In 40 minutes, a 35-year reputation was ruined

Still, his lawyers say that a 40-minute news conference ruined Dornan’s reputation as an endocrinologist and internal medicine specialist who has been a doctor in New Brunswick for 35 years.

Dornan was then interviewed twice for a similar job in another province, but negotiations ended suddenly “because they heard from New Brunswick some negative comments about how he was fired,” Levitt said.

He said that’s why the judge did something that had never been done before: he gave both aggravated damages and a very high amount.

He “looked at all the facts and said [the province] really ruined [Dornan’s] reputation when he’s a guy who’s worked with complete honesty, acted in good faith, and was treated unfairly,” Levitt said.

When asked for a comment, Dornan did not respond right away.

The province is looking over the choices

The Premier’s Office has also been asked to comment by CBC.

Adam Bowie, a spokesman for the Department of Health, said, “The province is aware of the decision.”

In an email, he said, “We are looking into it and have nothing else to say.”

The province could ask the courts to review the decision, but Levitt doesn’t think that will happen.

He said, “The test for judicial review is to show that no reasonable judge could have made this decision.” “It’s a very difficult test.”

Verbal agreement overrides later contrac

After Dornan had already taken the job and started working, the province made him sign a contract that said he could be fired with one year’s pay. The judge decided that this couldn’t be done.

Levitt says that Dornan agreed to sign it because he had already quit his previous jobs and found replacements for himself.

He thought, “Well, geez, what am I going to do now?” Now that I have this job, I can’t go back to the ones I had before. “If I don’t sign this agreement, I won’t get anything.”

The government had said that Dornan had to follow it because he had signed it.

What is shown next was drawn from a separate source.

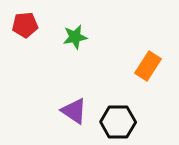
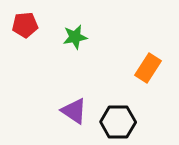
orange rectangle: moved 2 px down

A portrait of a smiling man.

But the adjudicator said Dornan wasn’t asked to get independent legal advice, and the contract didn’t replace the verbal five-year agreement he already had because he got nothing in exchange for the harsh one-year termination clause.

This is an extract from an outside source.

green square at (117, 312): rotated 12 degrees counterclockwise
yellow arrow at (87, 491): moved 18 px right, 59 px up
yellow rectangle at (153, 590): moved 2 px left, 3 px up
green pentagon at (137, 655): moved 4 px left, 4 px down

The arbitrator made his decision after a hearing on December 20 and 21 in Saint John and written arguments that went on until February.

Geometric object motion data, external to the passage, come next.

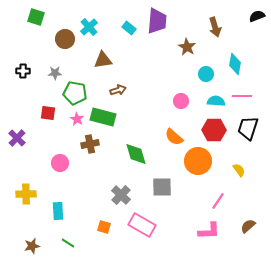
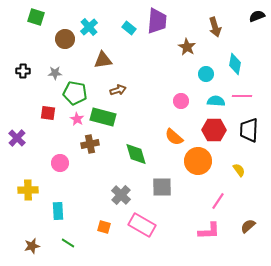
black trapezoid at (248, 128): moved 1 px right, 2 px down; rotated 15 degrees counterclockwise
yellow cross at (26, 194): moved 2 px right, 4 px up
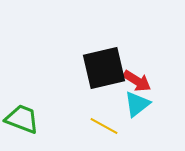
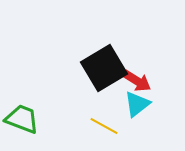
black square: rotated 18 degrees counterclockwise
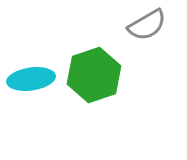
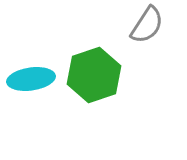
gray semicircle: rotated 27 degrees counterclockwise
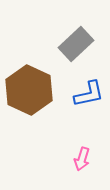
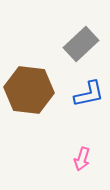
gray rectangle: moved 5 px right
brown hexagon: rotated 18 degrees counterclockwise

Dornan filed his grievance within 25 days of being fired, as the law that governs the relationship between the government of New Brunswick and government employees requires.

He pushed for stricter COVID rules, which led to his being fired

CBC News got a copy of an internal email that showed Dornan had pushed to move the province’s hospitals back to the “red phase” of COVID-19 measures just days before he was fired.

“A seventh COVID wave is upon us,” he wrote on July 11. Hospitalizations and staff outbreaks were on the rise.

According to an email, a Horizon infectious disease and infection protection control committee “recommended moving to the hospital red phase next week if numbers continue to get worse.”

Dornan wrote that officials “could make a decision together on Monday or Tuesday of next week” (July 18 or 19).

He was fired on July 15, and even though the numbers kept getting worse, the move to the red phase never happened.

Horizon and Vitalité said in a COVID update on July 19 that between July 10 and July 16, the number of COVID hospital admissions, active hospitalizations, hospital outbreaks, and staff infections went up.

In an internal memo that CBC got a hold of three days after his email and one day before he was fired, Dornan told Horizon staff to “consider setting an example” by wearing masks in public indoor spaces because COVID-19 transmission was “escalating.”

Since March 14, when all COVID-19 restrictions were lifted, people in New Brunswick no longer have to wear masks.

A spokesperson for the Department of Health told CBC on July 18 that Dornan’s firing had “nothing to do” with the July 14 memo.

When Dornan was named president and CEO last March, the health minister at the time, Shephard, said that he had “held a number of leadership, educational, and front-line positions.”

She said in a statement at the time that “his skills, abilities, and knowledge will make sure that the Horizon Health Network keeps giving residents high-quality health care.”